Six blocks of Broadway will become Manhattan’s largest shared street as part of open space plan

October 26, 2021

Mayor Bill de Blasio and DOT Commissioner Hank Gutman cut the ribbon on new open space on Broadway in the Flatiron District on Monday, October 25, 2021. Michael Appleton/Mayoral Photography Office.

Mayor Bill de Blasio and Department of Transportation Commissioner Hank Gutman have announced more improvements coming to the city’s streets, including six blocks of Broadway that will be fully dedicated to pedestrians or modified so that cars, cyclists, and pedestrians can share the street. The DOT’s “Broadway Vision” will reimagine 12 blocks of the Manhattan street as shared public street space.

The new shared streets include two blocks of the Flatiron District between 22nd and 23rd streets that will be shared street space–the city’s largest shared street–and four additional blocks in the Garment District and Times Square. Additional street improvements include a plaza block from 39th to 40th Street fully closed off to cars, shared and slow streets from 21st Street to 23rd Street in Flatiron, 38th to 39th Streets in the Garment District, and 48th Street to 50th Street in Times Square.
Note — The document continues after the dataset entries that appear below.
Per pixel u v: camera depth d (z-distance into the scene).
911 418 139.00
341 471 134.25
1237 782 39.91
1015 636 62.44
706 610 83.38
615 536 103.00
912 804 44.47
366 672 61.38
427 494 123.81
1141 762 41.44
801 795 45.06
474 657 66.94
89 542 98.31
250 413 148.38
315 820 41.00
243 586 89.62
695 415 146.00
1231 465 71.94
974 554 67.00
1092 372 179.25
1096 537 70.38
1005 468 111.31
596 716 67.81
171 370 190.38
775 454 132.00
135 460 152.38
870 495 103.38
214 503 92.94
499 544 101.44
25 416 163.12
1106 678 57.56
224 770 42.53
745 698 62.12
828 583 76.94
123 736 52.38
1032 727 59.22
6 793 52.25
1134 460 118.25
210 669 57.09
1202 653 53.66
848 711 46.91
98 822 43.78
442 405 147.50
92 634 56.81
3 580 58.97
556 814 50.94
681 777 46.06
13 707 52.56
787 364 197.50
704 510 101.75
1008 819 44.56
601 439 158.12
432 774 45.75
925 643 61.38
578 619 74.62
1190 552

The street improvements feature larger pedestrian spaces, a 5MPH speed limit, and protected bikes lanes.

According to DOT data, the stretch of Broadway between 22nd and 23rd Street is used by 18 times more pedestrians than vehicles. The Broadway street designs are the first real-life examples of the innovative street designs DOT hopes to implement throughout the city including Open Streets in Jackson Heights, north Brooklyn, Prospect Heights, and the South Bronx.

“These innovative new designs reimagine how every New Yorker interacts with our streetscape,” Gutman said in a statement. “These streets are safer, more accessible, and make the experience for people – not cars – the best it can be. With the strong support of local businesses, these designs serve as a model that we look forward to implementing on key streets citywide, including some of our most successful Open Streets.”

Not everyone, however, is thrilled with the prospect of putting the brakes on car traffic on the city’s busiest streets. Steven Roth of Vornado Realty Trust, one of the city’s most powerful real estate developers, recently expressed concerns about the mayor’s plans to prioritize buses over cars on Fifth Avenue in Manhattan, the New York Times reports.

After a presentation by the developer warned that faster express buses “create anxiety for pedestrians and bikers and make the avenue more dangerous. Fifth Avenue tourists are especially at risk,” the mayor’s transportation commissioner has reportedly now asked staff to reconsider the plan to give buses top billing.